Ryan Fowler

December 1, 2014

The ‘next big thing’ in financial services is constantly a topic of conversation.

Over the years in the mortgage market, this has ranged from shared appreciation mortgages (let’s not go there), current account/offset products (genuinely innovative) to sub-prime/non-conforming loans (again, let’s not go there).

A product area however which has been consistently trumpeted as ‘the next big thing’ in financial services – mostly by those working in the sector – is equity release.

I have lost count of the number of articles I have read, mainly from equity release providers, telling me of the potential within this sector and the fact that all the underlying demand drivers are in place to rocket equity release into the multi-billion pound lending stratosphere.

This has been going on for years and yet the numbers tend not to lie – equity release has been a long way from a multi-billion pound business; in fact, even at its zenith, it has often struggled to get far above £1bn.

In fact, immediately post-Credit Crunch, when a number of providers pulled out of the market there were some who might have thought the sector was close to drawing its last breaths in terms of new business activity.

And yet, the equity release market has come through that period and now – some might say here we go again – there is genuine confidence and enthusiasm about what the future might hold.

Last year, lending levels broke the £1 billion barrier again, and already this year according to figures from its trade association, the Equity Release Council (ERC), that mark has been broken in just three quarters.

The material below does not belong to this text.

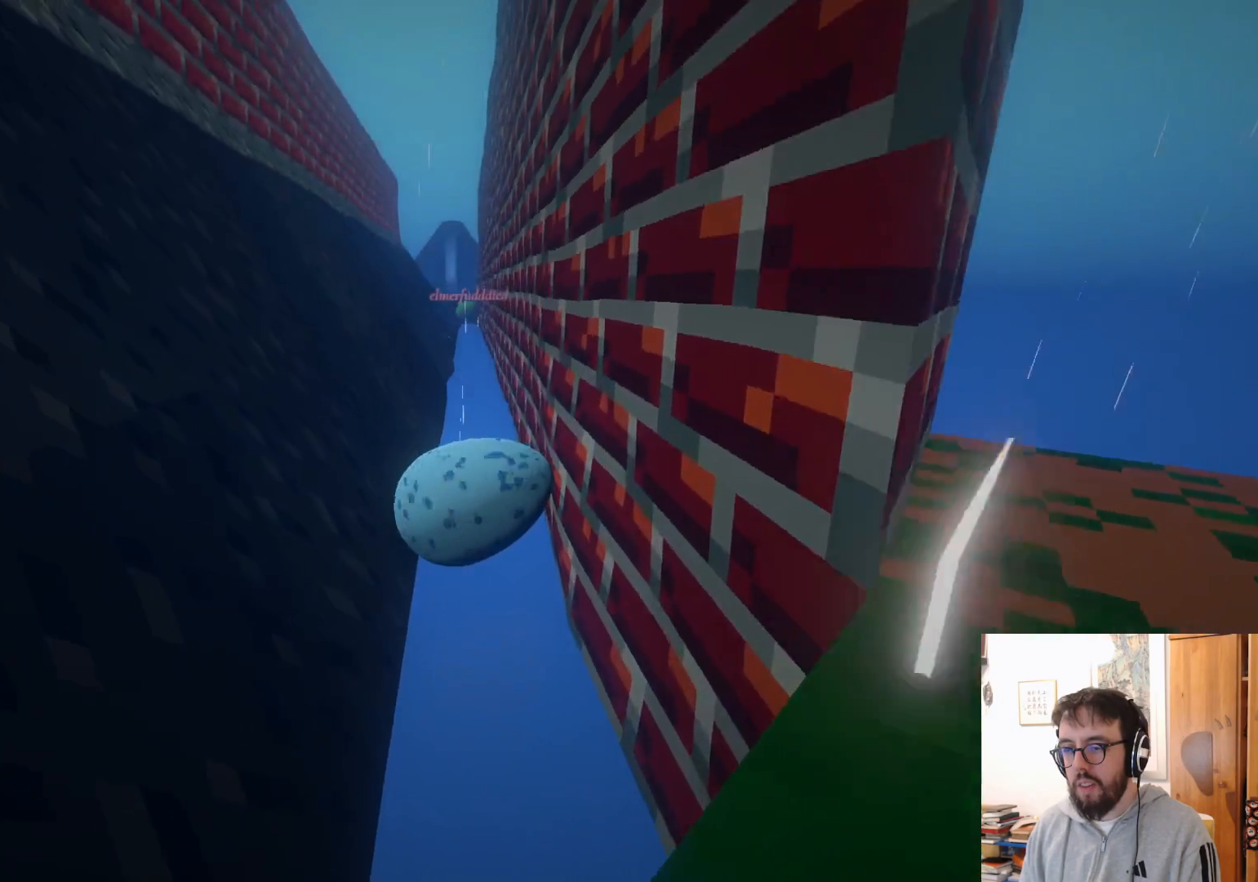
{"buttons": [], "left_stick": "up-left", "right_stick": "center", "events": [[34, "right_stick", "center"], [450, "left_stick", "up-left"]]}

Lending totaled £375.5m in quarter three – the largest amount ever recorded in one quarter – and there were more than 5,500 new customers during that three-month period; again the most recorded for six years.

It does appear to be that those ‘demand drivers’ that equity release stakeholders have consistently talked about could be genuinely coming together in order to move the sector onto the next level.

And it will not take a genius to work out what they might be – smaller individual pension pots equalling smaller monthly incomes, higher standards of living in retirement, a lack of other assets, issues such as the ‘interest-only timebomb’, a lack of mortgage options for over-55s, the want (and need) to help children/grandchildren get on the housing ladder, a falling amount of State support in retirement, the State pension age increasing, cuts to benefits, the cost of long-term care – the list goes on.

All these issues mean that those people facing (or in) retirement are having to find increasing amounts of money to a) continue their standard of living, and b) pay for all the other responsibilities that come with being a pensioner. With most people’s major asset being their property, it is therefore completely understandable that individuals are now much more willing to access the equity they have within their home in order to fund their retirement. Let’s also not forget that, given the increases in house prices we have seen over the past two decades, many pensioners will be sitting in assets which have increased considerably in value since they were first bought.

It is perhaps all of the above that is leading renewed interest in the sector from a provider point-of-view.

The equity release market has been shorn of what we might term household names for a number of years but the recent revelation that Santander is likely to begin offering lifetime mortgages to customers next year, could provide a significantly boost.

Part of the issue some potential customers have with equity release is that they are not always ‘name aware’ of the providers offering the products, therefore to have a high-street bank active in the market could be a pivotal moment.

Santander is essentially announcing its arrival on the back of the interest-only issue, with large numbers of borrowers reaching the end of their terms and not having the money available to pay off the capital.

I suspect that many other major lenders will, like Santander, be wanting to offer existing customers lifetime mortgages in order to get them out of this predicament.

Although, in a sector such as equity release the importance of independent, specialist advice is absolutely vital and there should be a campaign from equity release advisers to let existing interest-only mortgage customers know they should not just take the first option presented to them.

However, it would finally appear that the financial services’ Gods are currently aligning to help push the equity release sector on to the next level.

I certainly expect lending levels to continue to increase as more people access their stored equity for a huge variety of reasons.

This really could be the time when equity release makes a large leap into the mainstream – were more high-street banks to come on board, then this move is likely to become even more assured.